++++ Excerpted data ++++

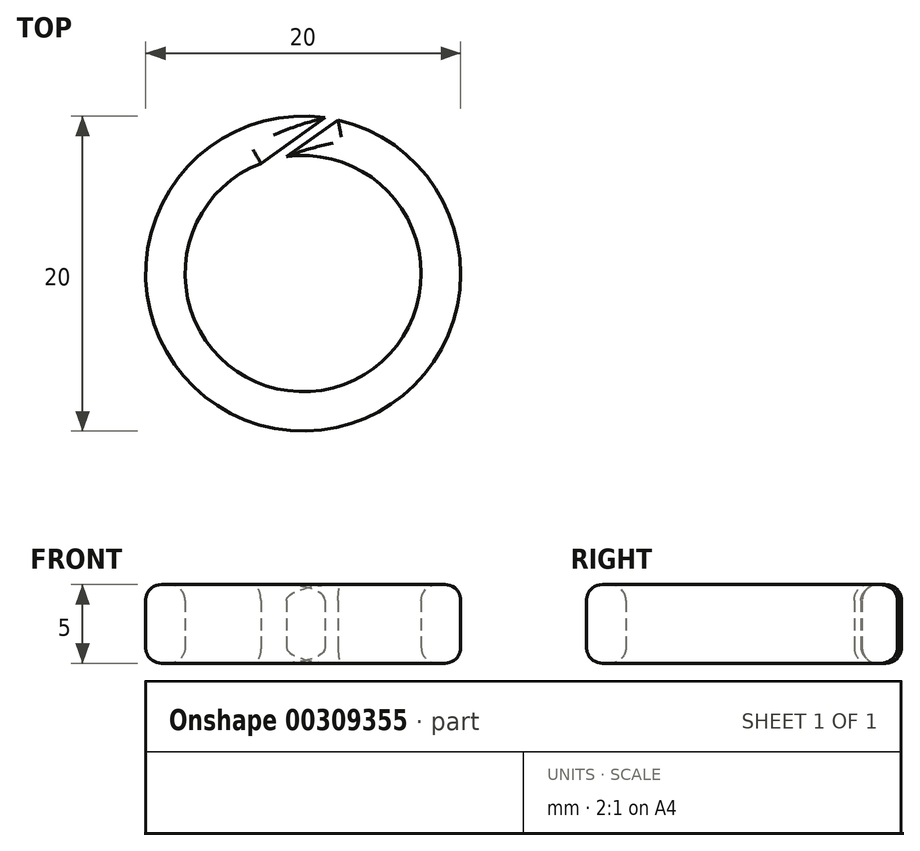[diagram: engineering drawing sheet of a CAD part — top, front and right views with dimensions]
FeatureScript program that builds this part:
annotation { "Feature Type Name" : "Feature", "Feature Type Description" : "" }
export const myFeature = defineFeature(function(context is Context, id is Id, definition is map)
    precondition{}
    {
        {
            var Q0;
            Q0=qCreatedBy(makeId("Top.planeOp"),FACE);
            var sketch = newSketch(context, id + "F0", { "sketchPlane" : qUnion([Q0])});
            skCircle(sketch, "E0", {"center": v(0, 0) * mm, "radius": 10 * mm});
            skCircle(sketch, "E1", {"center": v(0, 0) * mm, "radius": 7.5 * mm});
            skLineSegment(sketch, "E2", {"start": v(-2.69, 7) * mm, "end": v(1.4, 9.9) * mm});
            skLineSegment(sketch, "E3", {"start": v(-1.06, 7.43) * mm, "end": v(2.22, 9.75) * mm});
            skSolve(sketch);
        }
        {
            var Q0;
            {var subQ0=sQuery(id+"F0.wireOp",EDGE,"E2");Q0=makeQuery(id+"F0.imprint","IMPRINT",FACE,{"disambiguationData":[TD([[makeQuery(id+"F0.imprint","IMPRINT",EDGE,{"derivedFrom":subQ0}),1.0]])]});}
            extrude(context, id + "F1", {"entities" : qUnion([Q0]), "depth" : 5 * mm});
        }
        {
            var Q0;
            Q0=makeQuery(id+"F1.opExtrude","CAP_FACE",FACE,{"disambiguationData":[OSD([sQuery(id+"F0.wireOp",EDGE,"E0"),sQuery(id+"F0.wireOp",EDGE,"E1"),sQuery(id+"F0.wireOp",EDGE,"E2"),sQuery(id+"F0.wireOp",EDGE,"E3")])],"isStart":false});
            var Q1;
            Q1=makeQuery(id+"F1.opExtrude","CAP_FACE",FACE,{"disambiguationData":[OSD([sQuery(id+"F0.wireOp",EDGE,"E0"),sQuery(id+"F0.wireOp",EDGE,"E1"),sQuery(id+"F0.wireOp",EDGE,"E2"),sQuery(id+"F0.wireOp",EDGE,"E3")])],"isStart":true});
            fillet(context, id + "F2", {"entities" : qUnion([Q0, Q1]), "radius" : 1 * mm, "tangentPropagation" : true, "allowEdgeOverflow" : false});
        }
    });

++++
++++ Excerpted data ++++

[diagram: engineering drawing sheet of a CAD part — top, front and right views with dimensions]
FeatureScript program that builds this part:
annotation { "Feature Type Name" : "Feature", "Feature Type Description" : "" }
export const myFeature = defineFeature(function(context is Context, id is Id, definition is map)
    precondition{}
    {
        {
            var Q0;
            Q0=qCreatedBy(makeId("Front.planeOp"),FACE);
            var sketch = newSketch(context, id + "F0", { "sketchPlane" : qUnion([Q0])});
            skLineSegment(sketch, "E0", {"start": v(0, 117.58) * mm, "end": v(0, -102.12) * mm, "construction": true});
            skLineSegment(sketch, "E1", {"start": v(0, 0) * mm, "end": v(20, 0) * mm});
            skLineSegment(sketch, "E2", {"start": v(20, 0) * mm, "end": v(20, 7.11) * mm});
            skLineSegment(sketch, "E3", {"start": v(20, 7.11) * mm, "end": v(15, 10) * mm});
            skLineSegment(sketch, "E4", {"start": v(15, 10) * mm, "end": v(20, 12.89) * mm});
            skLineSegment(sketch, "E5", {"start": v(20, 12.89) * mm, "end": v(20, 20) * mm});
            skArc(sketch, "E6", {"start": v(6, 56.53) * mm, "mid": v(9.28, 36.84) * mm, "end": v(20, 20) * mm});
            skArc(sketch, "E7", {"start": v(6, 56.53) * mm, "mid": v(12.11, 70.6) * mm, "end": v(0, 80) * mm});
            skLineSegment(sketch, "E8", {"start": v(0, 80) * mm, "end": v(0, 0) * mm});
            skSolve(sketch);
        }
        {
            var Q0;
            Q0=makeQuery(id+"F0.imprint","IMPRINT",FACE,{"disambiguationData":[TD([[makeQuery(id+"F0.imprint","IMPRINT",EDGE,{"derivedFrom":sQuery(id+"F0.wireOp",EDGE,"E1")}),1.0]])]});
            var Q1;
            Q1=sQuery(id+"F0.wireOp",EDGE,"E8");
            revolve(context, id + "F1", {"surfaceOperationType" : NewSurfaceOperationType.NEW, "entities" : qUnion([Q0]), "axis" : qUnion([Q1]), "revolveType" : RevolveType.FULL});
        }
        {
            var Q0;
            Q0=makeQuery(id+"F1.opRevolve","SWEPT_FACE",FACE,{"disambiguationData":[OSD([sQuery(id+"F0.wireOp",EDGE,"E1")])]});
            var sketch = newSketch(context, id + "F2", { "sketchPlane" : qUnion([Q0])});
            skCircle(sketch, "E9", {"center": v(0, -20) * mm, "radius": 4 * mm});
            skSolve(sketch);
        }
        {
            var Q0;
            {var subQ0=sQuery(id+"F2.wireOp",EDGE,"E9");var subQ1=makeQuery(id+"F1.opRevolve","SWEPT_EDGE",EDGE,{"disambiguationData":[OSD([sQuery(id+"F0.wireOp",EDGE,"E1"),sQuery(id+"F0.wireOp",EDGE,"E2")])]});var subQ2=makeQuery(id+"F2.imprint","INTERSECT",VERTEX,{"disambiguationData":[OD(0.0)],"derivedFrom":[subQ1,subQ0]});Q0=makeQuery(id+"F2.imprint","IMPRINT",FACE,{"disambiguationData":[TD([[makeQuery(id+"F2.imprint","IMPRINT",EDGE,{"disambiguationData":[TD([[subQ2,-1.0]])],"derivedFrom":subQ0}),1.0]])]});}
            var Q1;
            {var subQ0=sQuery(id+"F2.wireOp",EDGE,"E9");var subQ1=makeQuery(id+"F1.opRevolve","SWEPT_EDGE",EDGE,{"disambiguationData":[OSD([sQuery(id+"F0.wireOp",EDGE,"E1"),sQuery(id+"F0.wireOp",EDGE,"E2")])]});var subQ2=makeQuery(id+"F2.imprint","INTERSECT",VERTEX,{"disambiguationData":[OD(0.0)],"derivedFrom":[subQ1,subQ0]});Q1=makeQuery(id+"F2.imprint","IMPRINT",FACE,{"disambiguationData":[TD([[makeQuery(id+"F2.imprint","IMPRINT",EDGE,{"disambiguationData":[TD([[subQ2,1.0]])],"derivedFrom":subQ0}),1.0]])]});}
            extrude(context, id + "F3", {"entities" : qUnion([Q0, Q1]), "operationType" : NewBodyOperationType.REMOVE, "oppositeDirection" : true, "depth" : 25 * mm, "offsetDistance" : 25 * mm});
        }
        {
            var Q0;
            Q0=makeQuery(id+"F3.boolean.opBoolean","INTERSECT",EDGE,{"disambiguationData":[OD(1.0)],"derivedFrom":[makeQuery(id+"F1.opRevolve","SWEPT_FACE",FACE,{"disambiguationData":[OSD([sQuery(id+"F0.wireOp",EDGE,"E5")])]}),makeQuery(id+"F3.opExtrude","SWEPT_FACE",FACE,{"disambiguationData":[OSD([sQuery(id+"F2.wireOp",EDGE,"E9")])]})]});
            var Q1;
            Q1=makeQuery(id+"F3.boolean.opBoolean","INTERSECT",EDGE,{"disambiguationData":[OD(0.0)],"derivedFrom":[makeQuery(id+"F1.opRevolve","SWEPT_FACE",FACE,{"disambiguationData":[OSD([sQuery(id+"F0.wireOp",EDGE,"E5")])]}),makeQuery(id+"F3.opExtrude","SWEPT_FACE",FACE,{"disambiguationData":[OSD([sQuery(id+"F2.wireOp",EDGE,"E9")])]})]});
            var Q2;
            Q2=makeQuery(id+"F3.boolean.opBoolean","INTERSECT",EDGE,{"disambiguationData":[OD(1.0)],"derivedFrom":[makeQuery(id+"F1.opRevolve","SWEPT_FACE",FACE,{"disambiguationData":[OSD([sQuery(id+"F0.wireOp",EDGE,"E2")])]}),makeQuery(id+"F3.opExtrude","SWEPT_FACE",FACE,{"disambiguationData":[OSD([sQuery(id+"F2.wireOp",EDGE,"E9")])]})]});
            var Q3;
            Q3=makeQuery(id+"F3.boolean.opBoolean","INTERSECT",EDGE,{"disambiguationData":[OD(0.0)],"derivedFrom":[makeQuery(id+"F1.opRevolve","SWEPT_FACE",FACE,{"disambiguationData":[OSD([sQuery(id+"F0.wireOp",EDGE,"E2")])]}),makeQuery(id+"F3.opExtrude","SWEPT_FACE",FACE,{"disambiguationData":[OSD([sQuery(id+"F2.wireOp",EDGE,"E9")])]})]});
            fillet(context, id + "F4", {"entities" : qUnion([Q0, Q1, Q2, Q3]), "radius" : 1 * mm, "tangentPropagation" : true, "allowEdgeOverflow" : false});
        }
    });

++++

Short problem ▸ Extract every line in the two blocks above that contains the string "tangentPropagation".

Task answer ▸
            fillet(context, id + "F2", {"entities" : qUnion([Q0, Q1]), "radius" : 1 * mm, "tangentPropagation" : true, "allowEdgeOverflow" : false});
            fillet(context, id + "F4", {"entities" : qUnion([Q0, Q1, Q2, Q3]), "radius" : 1 * mm, "tangentPropagation" : true, "allowEdgeOverflow" : false});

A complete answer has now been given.